Celeste iniziò a gemere: l’azione combinata della mia mano tra le sue gambe e dei miei baci sul collo iniziavano a produrre i primi goduriosi effetti.
Le mie dita erano impregnate dei suoi umori. Sfilai la mano dai suoi pantaloni e la portai sul suo viso, infilando due dita nella sua bocca per fargliele leccare.
Improvvisamente mi allontanai dal suo corpo, mi inginocchiai alle sue spalle e con un movimento repentino e deciso le abbassai il jeans, portando giù anche le mutandine che indossava.
“Ora sarai mia!”, urlai rialzandomi e contemporaneamente abbassandole la schiena.
Gustai per qualche secondo quel bel sedere completamente nudo e, senza alcun preavviso, penetrai con forza la vagina di Celeste mentre con la mano destra le tenevo schiena abbassata.
Entrai con così tanta violenza che il suo corpo ebbe un sussulto, mentre lei lanciò un grido misto di dolore e piacere.
Iniziai a scoparla con foga, il mio pene si faceva spazio agevolmente nella sua vagina completamente bagnata.
I colpi si facevano sempre più frenetici, eravamo come due animali nell’atto dell’accoppiamento.

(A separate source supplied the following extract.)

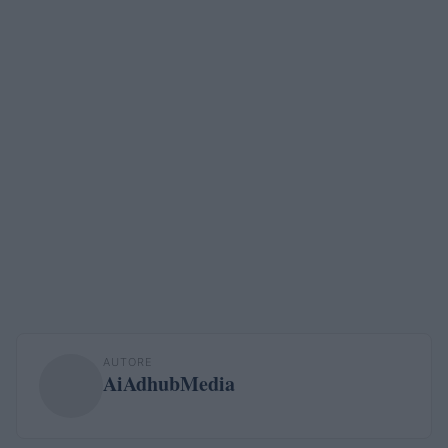
AUTORE
AiAdhubMedia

Il mio respiro era sempre più ansimante, mentre Celeste tratteneva a stento le proprie grida di piacere. Sentivo le sue gambe tremare.
Stavo giungendo all’apice del piacere, mi staccai con forza, la girai e con un movimento deciso la feci inginocchiare ai miei piedi.
Vidi il viso di Celeste completamente trasfigurato, arrossato dalla calura ma, soprattutto, dall'eccitazione: i suoi occhi mi imploravano di regalarle il mio nettare e aprì la bocca in attesa.
Strinsi il mio pene e, lanciando un grugnito animalesco, esplosi indirizzando il getto nella sua bocca.
Celeste ricevette tutto il mio sperma e, non soddisfatta, riprese a pompare la mia verga e a leccarla con avidità.
Ero esausto, ma Celeste era ormai in trance, con gli occhi persi nel vuoto.
La rialzai e la baciai. Sentii il sapore del mio sperma.
Ci abbandonammo in un abbraccio che sembrò durare un’eternità.
L’aiutai a rivestirsi e, come se nulla fosse, ritornammo nel fresco del porticato.
Celeste faceva fatica a guardarmi, era soddisfatta ma imbarazzata: “Perdonami, non so cosa mi sia capitato. È la prima volta che mi succede una cosa…del genere!”
“Anche a me non era mai accaduto” risposi, “ma è stato bellissimo!”.
I nostri corpi si riavvicinarono e ci baciammo dolcemente.